Researchers captured the aquatic footage at Antarctica's Ross Ice Shelf with a new remotely operated vehicle (ROV), dubbed Icefin. The ROV is capable of diving 0.9 miles (1.5 kilometers) below sea level and conducting 1.9-mile-long (3 km) surveys, they said.

First, the researchers had to cut a 12-inch hole through about 66 feet (20 m) of ice. Then, they dropped Icefin through the hole, and directed it to dive down another 1,640 feet (500 m) to the seafloor, they said. [50 Amazing Facts About Antarctica]

Earlier underwater vehicles in Icefin's class could dive only a few hundred meters, a limiting factor given that the Southern Ocean surrounding Antarctica can be up to 3.1 miles (5 km) deep. 

"What truly separates Icefin from some of the other vehicles is that it's fairly slender, yet still has all of the sensors that the scientists … need," Mick West, the robot's principal research engineer and a senior research engineer at the Georgia Tech Research Institute, said in a statement. "Our vehicle has instrumentation aboard both for navigation and ocean science that other vehicles do not."

For instance, since GPS doesn't work under Antarctica's thick ice, Icefin uses a navigation system known as SLAM (simultaneous localization and mapping). SLAM allows the robot to triangulateits position based on its range and the features around it, such as those on the seafloor below it or the ice above it.

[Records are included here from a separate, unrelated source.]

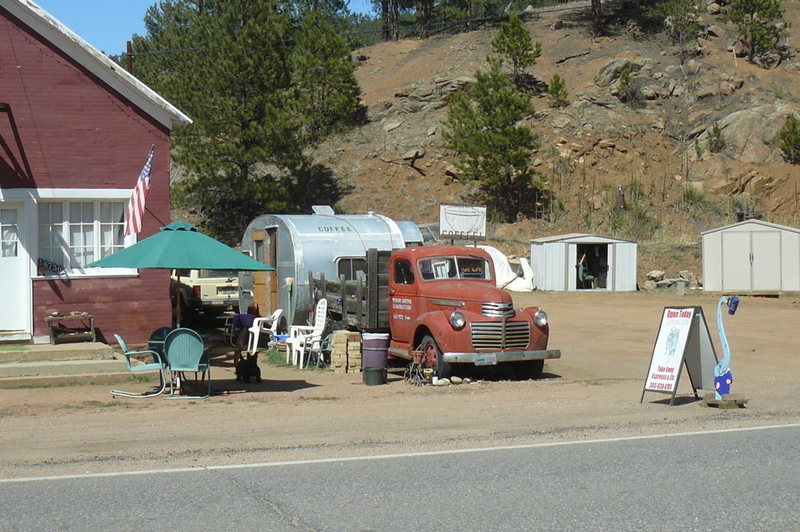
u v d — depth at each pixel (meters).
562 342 21.67
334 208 47.19
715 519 6.36
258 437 9.52
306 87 54.22
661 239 43.81
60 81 16.66
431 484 7.37
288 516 6.41
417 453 8.62
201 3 50.97
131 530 6.05
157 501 6.80
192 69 42.31
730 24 64.19
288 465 8.08
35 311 16.34
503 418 10.87
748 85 56.06
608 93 56.03
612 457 8.45
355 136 54.53
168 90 41.91
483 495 7.02
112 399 12.52
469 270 16.14
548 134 51.84
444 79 57.44
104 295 16.89
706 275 36.22
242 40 40.97
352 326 17.16
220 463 8.16
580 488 7.25
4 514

Two researchers stand next to Icefin before it goes on its underwater mission in Antarctica. (Image credit: Jacob Buffo)

"Using algorithms such as SLAM allows us to construct a map of the unknown under-ice environment," West said. "When you can do that, you can begin to get a 3D picture of what's going on under the water."

In spite of Antarctica's harsh environment, Icefin's videos showed an active community of organisms thriving on the seafloor. Such footage may help scientists learn how animals survive in extreme locations, and understand how Antarctica's ice shelves are changing amidst warming conditions, the researchers said.

"We saw evidence of a complex community on the seafloor that has never been observed before, and unprecedented detail on the ice-ocean interface that hasn't been achieved before," said Britney Schmidt, an assistant professor of earth and atmospheric sciences at Georgia Tech and the principle investigator of the Icefin project.

Icefin may even help scientists search for life on other planets. For instance, Jupiter's moon Europa has ice-capped oceans that are remarkably similar to Antarctica's ice-covered waters, the researchers said.

"We're advancing hypotheses that we need for Europa, and understanding ocean systems here better," Schmidt said. "We're also developing and getting comfortable with technologies that make polar science, and eventually Europa science, more realistic."

The team finished its Antarctic research in December 2014. Icefin is slated to explore the Arctic in the summer of 2016 and return to Antarctica that fall, the researchers said.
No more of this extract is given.